Tuesday, June 12, 2012

SRST testing

Test the SRST configuration: 

## Take down the WAN interface or add a static route to null 0 for any ip packets coming from Unified CallManager ## 

ip route 171.69.103.225 255.255.255.255 null 0

Tuesday, April 17, 2012

Loop start


Loop-Start:

When loop start signaling is used, a gateway's FXO interface looks like a phone to
the switch (PBX, PSTN, Key-System) it is connecting to. The FXO interface closes the
loop to indicate off-hook, just as an analog phone does when it is physically lifted
off-hook. The switch always provides battery, so there is no disconnect supervision
from the switch side. Because a switch expects a phone user (which an FXO interface
behaves like) to hang up the phone when the call is terminated (on either side), it
also expects the FXO port on the router to hang up. This "human intervention" is not
built into the router. The FXO port expects the switch to tell it when to hang up (or
remove battery to indicate on-hook).

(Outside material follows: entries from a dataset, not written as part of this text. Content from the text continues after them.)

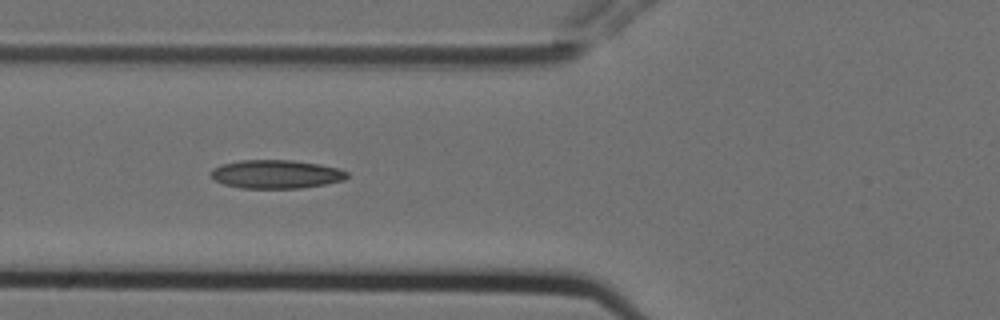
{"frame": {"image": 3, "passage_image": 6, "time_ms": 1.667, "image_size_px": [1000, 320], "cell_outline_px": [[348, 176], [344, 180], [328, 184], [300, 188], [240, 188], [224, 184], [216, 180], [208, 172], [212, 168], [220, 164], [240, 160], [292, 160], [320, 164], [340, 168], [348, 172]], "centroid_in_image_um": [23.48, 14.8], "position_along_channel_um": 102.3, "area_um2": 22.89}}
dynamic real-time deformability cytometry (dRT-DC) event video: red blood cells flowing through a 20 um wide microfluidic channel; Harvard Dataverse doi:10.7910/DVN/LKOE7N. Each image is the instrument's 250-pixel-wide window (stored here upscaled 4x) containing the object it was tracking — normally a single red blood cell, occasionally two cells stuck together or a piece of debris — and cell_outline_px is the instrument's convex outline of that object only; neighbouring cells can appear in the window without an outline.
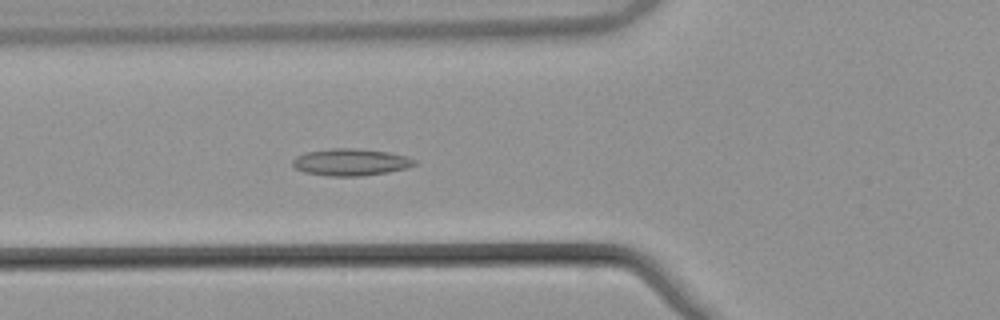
{"species": "common noctule bat (a hibernating species)", "species_latin": "Nyctalus noctula", "temperature_condition": "warm", "stored_images_in_passage": 38, "camera_frame_rate_fps": 3000, "um_per_image_px": 0.085, "animal": {"sex": "male", "body_mass_g": 21.5, "forearm_length_mm": 52.0}, "frame": {"image": 1, "passage_image": 10, "time_ms": 3.0, "image_size_px": [1000, 320], "cell_outline_px": [[416, 164], [408, 168], [388, 172], [360, 176], [328, 176], [304, 172], [292, 168], [292, 160], [296, 156], [304, 152], [332, 148], [356, 148], [388, 152], [408, 156], [416, 160]], "centroid_in_image_um": [29.79, 13.78], "position_along_channel_um": 96.0, "area_um2": 19.42}}
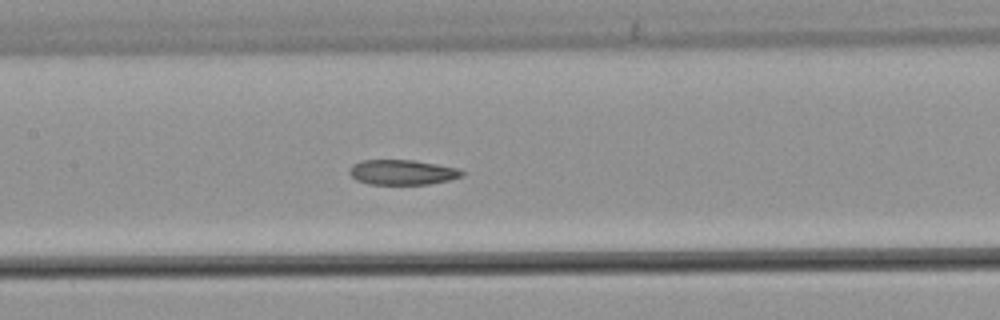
{"frame": {"image": 2, "passage_image": 16, "time_ms": 5.0, "image_size_px": [1000, 320], "cell_outline_px": [[464, 176], [448, 180], [428, 184], [368, 184], [356, 180], [348, 172], [352, 164], [364, 160], [412, 160], [460, 168], [464, 172]], "centroid_in_image_um": [34.2, 14.64], "position_along_channel_um": 173.2, "area_um2": 16.42}}
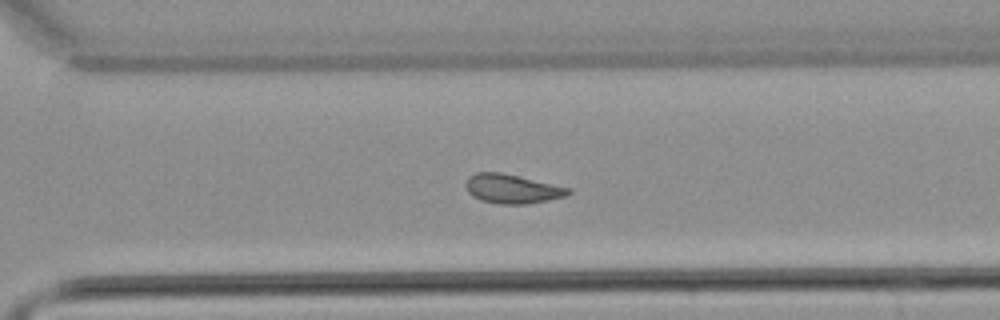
{"frame": {"image": 3, "passage_image": 28, "time_ms": 9.0, "image_size_px": [1000, 320], "cell_outline_px": [[572, 192], [564, 196], [548, 200], [528, 204], [500, 204], [480, 200], [472, 196], [468, 192], [464, 184], [468, 176], [476, 172], [500, 172], [572, 188]], "centroid_in_image_um": [43.5, 16.05], "position_along_channel_um": 327.1, "area_um2": 17.51}, "authors_computed_cell_mechanics": {"area_um2": 17.5423, "velocity_mm_per_s": 3.8573, "shape_relaxation_time_tau1_ms": 10.8079, "shape_relaxation_time_tau2_ms": 4.045, "deformation_change_tau1": 0.1839, "deformation_change_tau2": 0.1176}}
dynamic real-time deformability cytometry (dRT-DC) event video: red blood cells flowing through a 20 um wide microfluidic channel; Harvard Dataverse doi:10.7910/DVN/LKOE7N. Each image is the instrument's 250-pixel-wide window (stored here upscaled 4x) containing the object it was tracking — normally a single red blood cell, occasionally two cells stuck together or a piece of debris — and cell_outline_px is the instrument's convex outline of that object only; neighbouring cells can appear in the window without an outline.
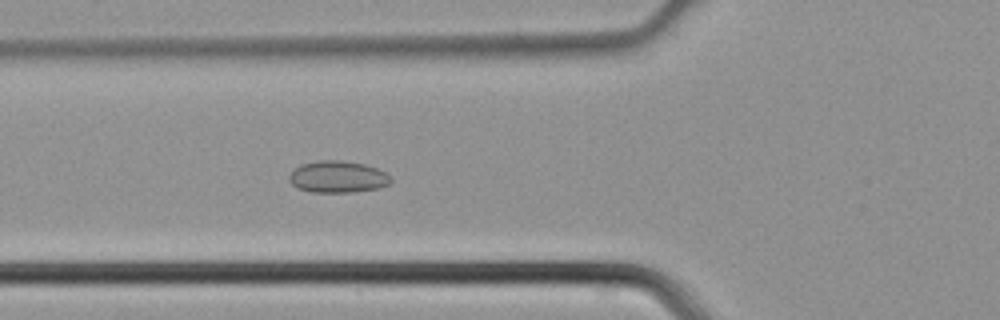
{"species": "common noctule bat (a hibernating species)", "species_latin": "Nyctalus noctula", "temperature_condition": "cold", "stored_images_in_passage": 44, "segment_of_instrument_passage": [1, 2], "camera_frame_rate_fps": 3000, "um_per_image_px": 0.085, "animal": {"sex": "male", "body_mass_g": 21.5, "forearm_length_mm": 52.0}, "frame": {"image": 1, "passage_image": 15, "time_ms": 4.667, "image_size_px": [1000, 320], "cell_outline_px": [[392, 180], [388, 184], [380, 188], [352, 192], [312, 192], [296, 188], [288, 180], [288, 176], [300, 164], [320, 160], [340, 160], [364, 164], [388, 172], [392, 176]], "centroid_in_image_um": [28.73, 15.03], "position_along_channel_um": 97.1, "area_um2": 19.02}}
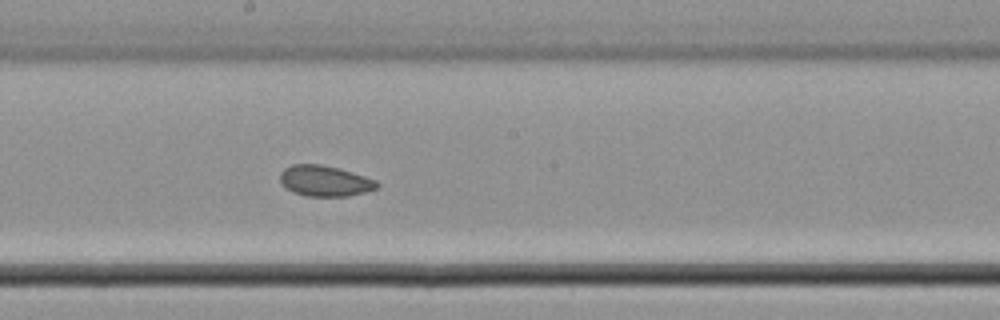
{"frame": {"image": 2, "passage_image": 23, "time_ms": 7.333, "image_size_px": [1000, 320], "cell_outline_px": [[380, 188], [348, 196], [304, 196], [292, 192], [280, 184], [280, 172], [284, 168], [292, 164], [320, 164], [340, 168], [376, 180], [380, 184]], "centroid_in_image_um": [27.6, 15.38], "position_along_channel_um": 220.6, "area_um2": 17.63}}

Because of this, it cannot be guaranteed that a
near-end or far-end FXO port will disconnect the call after either end of the call has
hung up.


Tuesday, January 10, 2012

Disable toll fraud feature on IOS 15

Router# conf t
Router(conf)# voice service voip
Router(voice-ser-voip)# no ip address trusted authenticate

Thursday, January 5, 2012

Difference between Unicast and Multicast MOH


Unicast:
MOH server is commanded to generate a stream to the IP address of the endpoint receiving the stream. The endpoint is told to listen to the stream, which includes various messages depending on the protocol and the type of endpoint. When the call is to be taken off hold, the MOH server is told to stop streaming, and the held party is connected to the appropriate endpoint.

Multicast:
MOH server is always streaming the multicast stream. As such, CallManager doesn't need to tell the MOH server to do anything. The endpoint is simply told to listen to the multicast stream.